Shingles is the term used to describe a particular rash caused by the chickenpox virus. In chickenpox the rash is widespread, but in shingles it is an infection of the nerves that are connected to an area of skin. All our skin is connected to nerves and so any part of the body surface can be affected by shingles. Everyone who has had chickenpox carries the virus that causes shingles, but only about one person in four will develop shingles at some stage in their life.
What causes shingles?
Chickenpox and shingles are caused by herpes zoster. Shingles is caused by the reactivation of the chickenpox virus particles which have been lying dormant, often for many years, in a nerve cell. The reactivated virus spreads along the nerve to the skin.
The virus that causes both chickenpox and shingles is in the same family of viruses as the ones that cause cold sores and genital herpes. The same anti viral medicines are used to treat all of these conditions.

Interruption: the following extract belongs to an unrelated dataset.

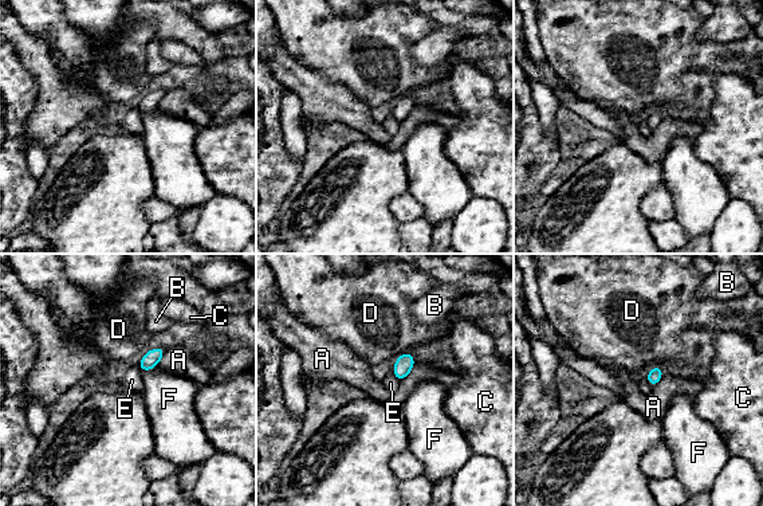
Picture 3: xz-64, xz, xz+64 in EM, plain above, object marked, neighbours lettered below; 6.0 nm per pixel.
inspect em planes letters same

Who is at risk of getting shingles?
Most adults have antibodies to varicella zoster virus (90% in the UK), although not all people will recall having had chickenpox. The risk of getting shingles increases with age and is particularly common in people over 60. Men and women are equally at risk.
Most people who develop shingles have normal immunity and no other serious disease, but in some people it is triggered by another illness.
Is shingles contagious?
Unlike chickenpox, shingles is not very contagious. People who have had chickenpox cannot catch it. The risk to people who have not had chickenpox and who are in close contact with the shingles sufferer is low.
However, it is wise for someone with shingles to avoid close contact with young children and babies until all the crusts have dried. By this time the risk to others will be negligible.
What are the symptoms?
Shingles is usually preceded by a day or two of discomfort or pain in the skin attached to the affected nerve. This pain may be associated with feeling unwell. A flat, patchy red rash is the first sign of shingles.
Small fluid-filled blisters then appear and collapse, leaving small ulcers which later dry and form crusts. The crusts fall off and the rash finally heals after about two or three weeks. Some people also have headaches and a fever for the first few days.
Because shingles is caused by an inflamed nerve, most people will get some discomfort, which occasionally can be quite severe. The pain will often change its character from ‘electric’ or tingling sensations to aches, sharp pain and then an itchy feeling as the rash heals. A few fortunate patients have no pain at all.
I have heard the pain can last for years - Will this happen to me? Long-term pain is the most serious concern with shingles, though it is rare in people under 50 . About 50% of those over 60 will have pain one month after shingles, 25% after three months and occasionally quite severe pain is reported five or more years after the rash goes away. This long term pain is more common in people over 70.
Will the rash leave a scar?
Scarring is usually mild, consisting of a patchy white mark. About half the cases of shingles will leave a scar. This is also more common in elderly people. Hard or raised scarring is much less common.
How is shingles treated?
Anti viral drugs are available on prescription. The drugs work best when given as son as possible after the rash develops and must be started within 72 hours of the rash appearing. This medication may shorten the duration of the rash and the other symptoms such as headache and fever.
In people younger than 50, shingles is usually not so severe and has fewer after-effects, so anti viral treatment is optional. Pain is less likely and may be less severe in people who take medications. The pain may interrupt your sleep, and it can also interfere with day-to-day activities, so you may need pain killers or sleeping tablets. Shingles near the eye may need to be treated with anti viral to protect the eye. Because of the increased risk of pain, most people over 50 with shingles will be offered anti viral drugs.
In very rare situations, when a person with shingles is in close contact with someone who has poor immunity or is at particular risk (for example, people with leukaemia, high dose steroid users, pregnant women, HIV positive people) the person at risk should be offered immunisation.
Is a vaccine against shingles available?
A vaccine to prevent chickenpox is available in the United States, but not yet available for general use in the UK. In those who have had chickenpox the vaccine would not be expected to prevent shingles as the dormant particles are hidden away in nerve cells.
For more information about the vaccination please visit https://www.shinglesaware.co.uk/
What else can I do?
Make sure you have some strong painkillers as the pain can get worse after the rash appears. Paracetamol and aspirin are useful for fever and you may need sleeping tablets for a few nights. You should stay at home until all sores have crusted and rash is dry.
You can rub moisturiser into the skin once crusts have fallen off (but not before) as this may help prevent scarring. Some people find using Vitamin E cream and keeping the affected area out of the sun are useful.